They really weren't bad seats, he kept insisting. I wasn't convinced, but that wasn't the point. It never was.

I thought a lot about how I would act the first time I went to the stadium without my dad. I imagined making a grand skyward gesture after a first down. Instead, the first time the Argos got one, I was so rattled that I stood up and pointed in the wrong direction, as though the team were moving backward on the field.

That's how it felt, all right. The Argos' offence couldn't get on track, and their defence wasn't much better; the crowd was flat. By the third quarter, when they were trailing 30-to-13, I'd resigned myself to shuffling sadly out of the place. Part of me was relieved not to have to invest more emotion in the game. Besides, at least my dad wasn't missing much.

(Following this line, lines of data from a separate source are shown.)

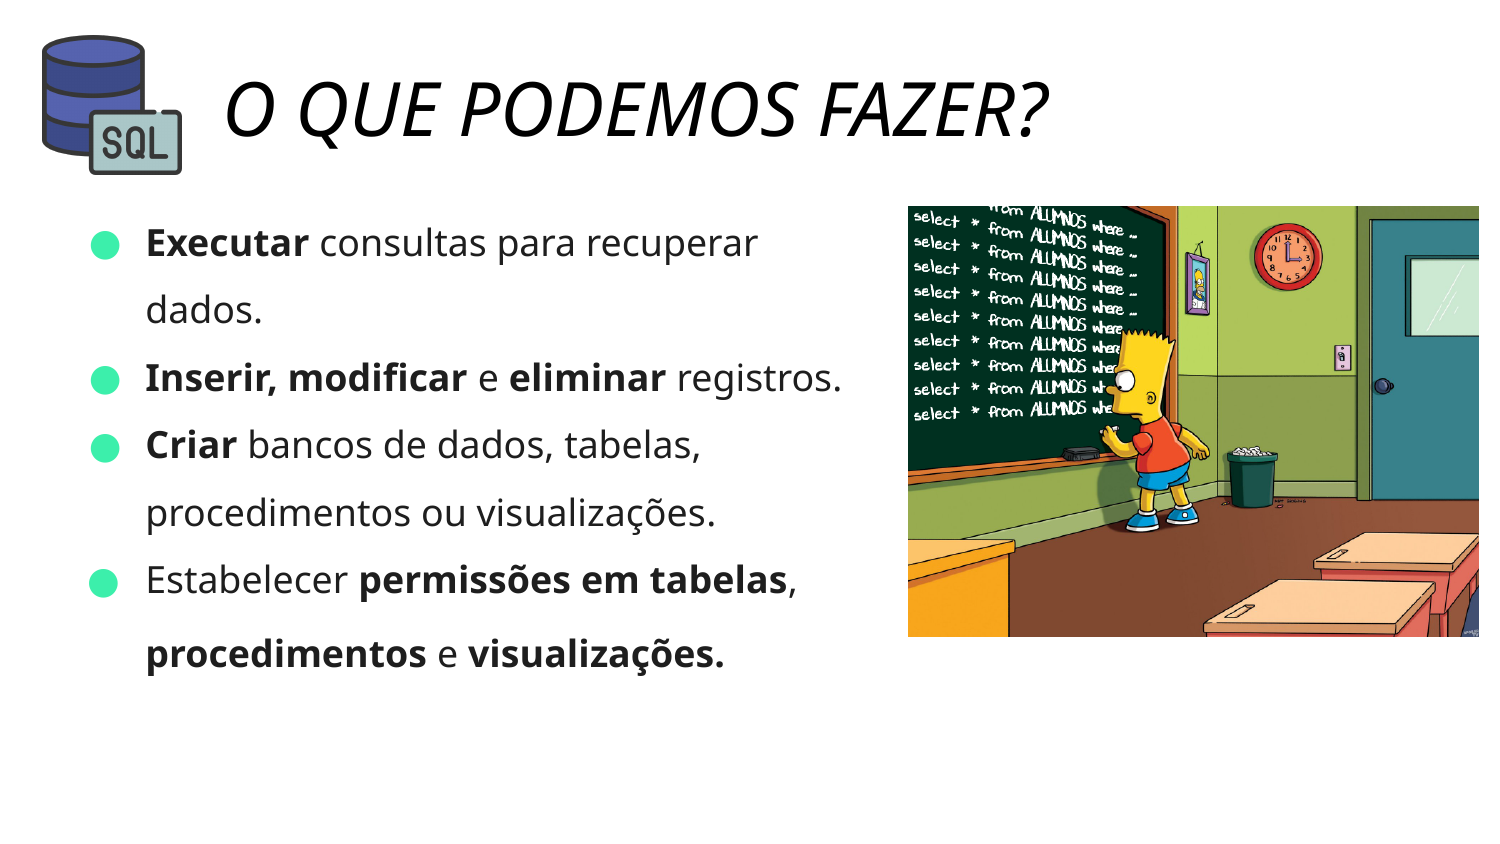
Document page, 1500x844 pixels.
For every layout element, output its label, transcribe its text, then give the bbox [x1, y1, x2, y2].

text_box Executar consultas para recuperar dados. Inserir, modificar e eliminar registros. Criar bancos de dados, tabelas, procedimentos ou visualizações. Estabelecer permissões em tabelas, procedimentos e visualizações. [55, 174, 894, 698]
picture [908, 206, 1479, 637]
text_box O QUE PODEMOS FAZER? [207, 46, 1203, 164]
picture [41, 35, 183, 176]
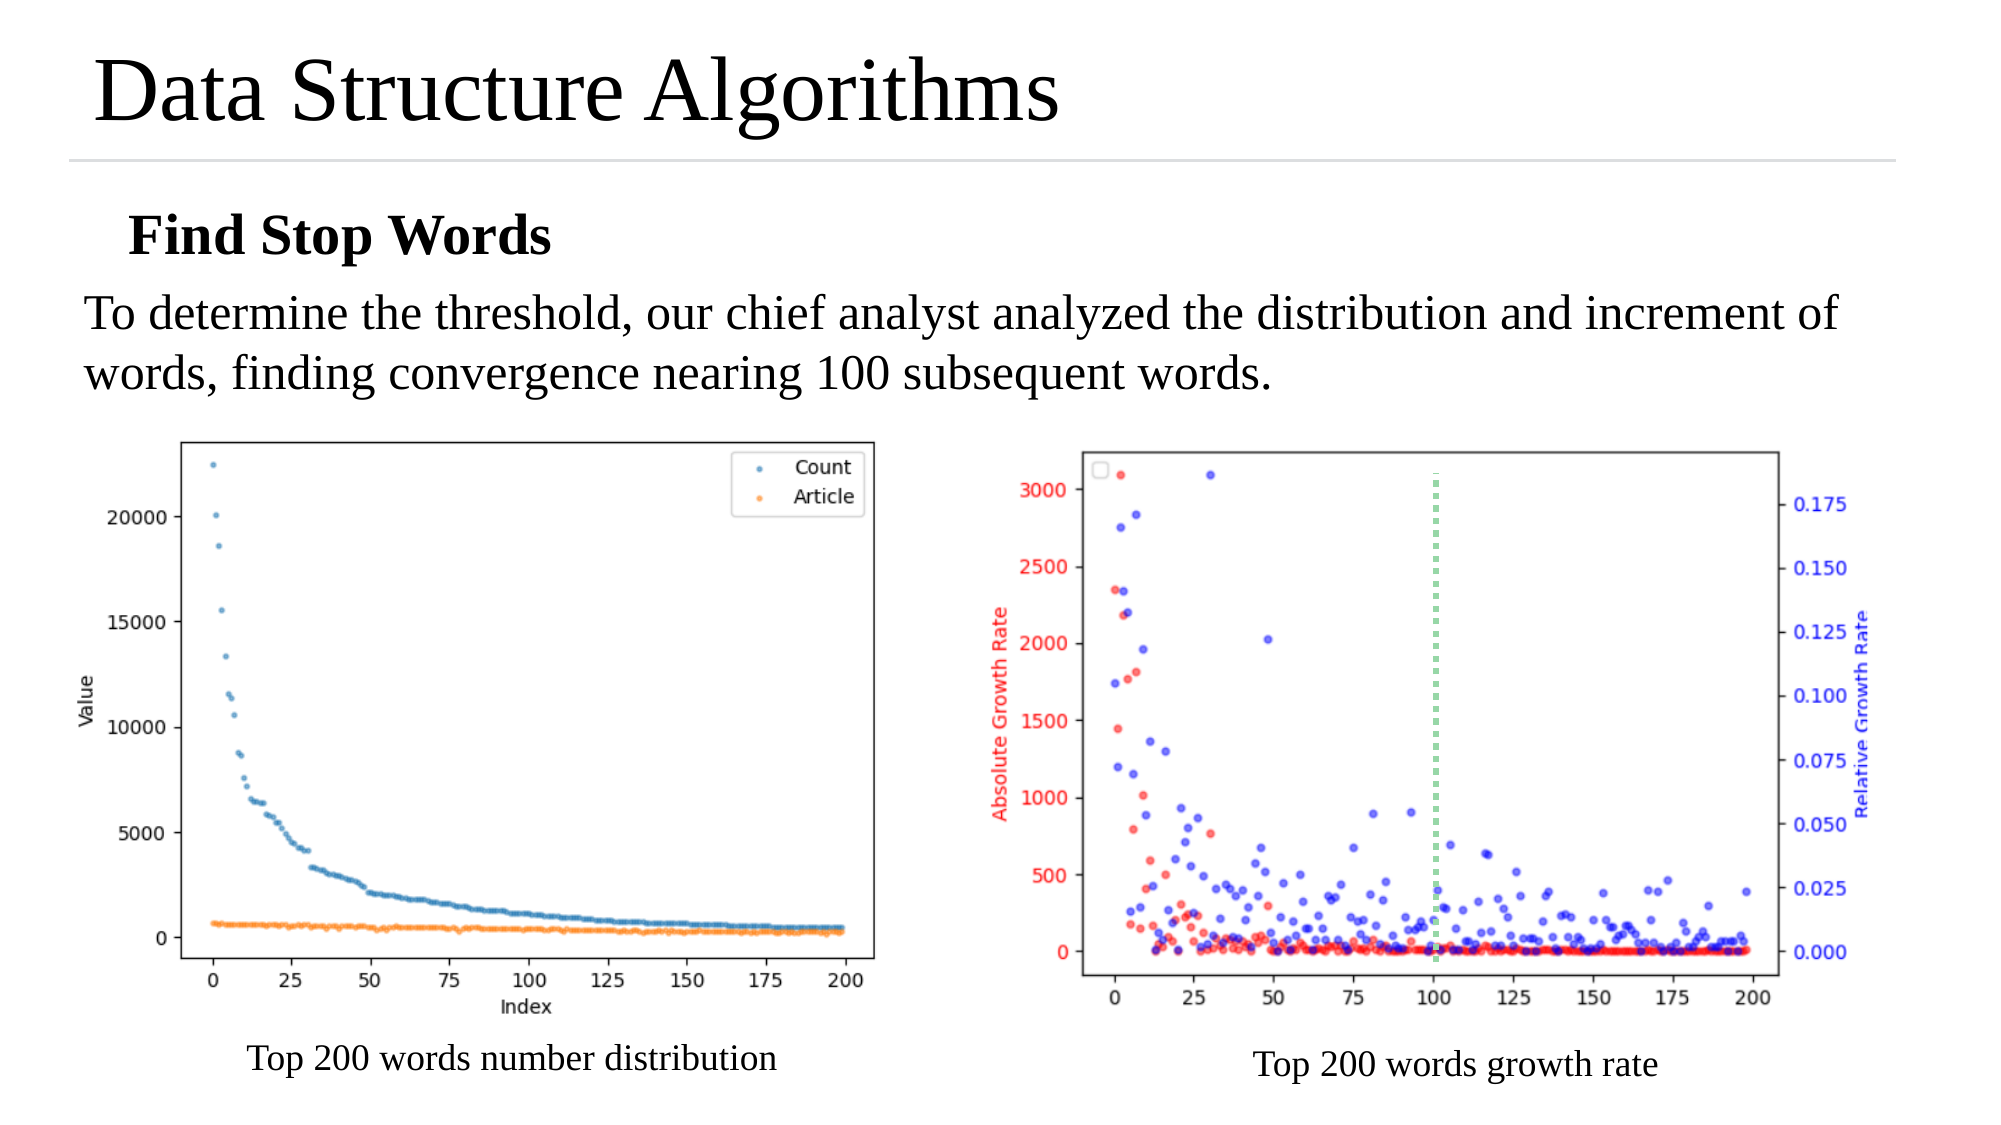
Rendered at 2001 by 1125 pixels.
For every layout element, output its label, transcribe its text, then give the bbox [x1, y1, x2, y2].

title Data Structure Algorithms [92, 0, 1133, 178]
text_box Find Stop Words [114, 189, 613, 272]
text_box To determine the threshold, our chief analyst analyzed the distribution and increment of words, finding convergence nearing 100 subsequent words. [69, 272, 1962, 407]
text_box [982, 448, 1876, 1020]
text_box Top 200 words number distribution [231, 1032, 957, 1086]
picture [69, 361, 963, 1032]
text_box Top 200 words growth rate [1237, 1031, 1730, 1092]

But I also felt a creeping, frustrating kind of sadness. I had set aside my reservations and come to the game because I'd hoped I could enjoy it in his honour, and share it with him in spirit. And the Argos had let us both down, by making the game as forgettable as possible.

And then, as the fourth quarter ticked down, it was as though the team had been saving everything up for one enormous burst of energy.

The Argos scored a touchdown, making it a 10-point game. Faint hope. Hamilton pushed it to 13 with five minutes left, but Toronto drove for another touchdown, pulling to within six points with 2:07 left. They quickly got the ball back. I was putting emotion into it now. This could happen.

And then, somehow, the Argos' best receiver was left wide open. Chad Owens caught the ball downfield near the sideline, had a clear path to the end zone, streaked in untouched for a 69-yard touchdown. It was about as close as football comes to miracles.

In those pregame images in my head, I might have collapsed onto my dad's seat in a fit of emotion. But I've never been that melodramatic, and I don't think my dad would have wanted me to be. Instead, I just put my hand on the seat. That was enough.

For a few seconds, I could picture him, grinning and cheering and high-fiving. I was a bit dazed, and could have gotten lost in that moment.

But there was a game to be won for him, even if the players didn't know that. So I stood with the rest of the crowd, our little tribe, cheering as loudly as we could for the Argos' final defensive stand. And as I reached back and banged that empty seat as hard as I could, it made a hell of a noise.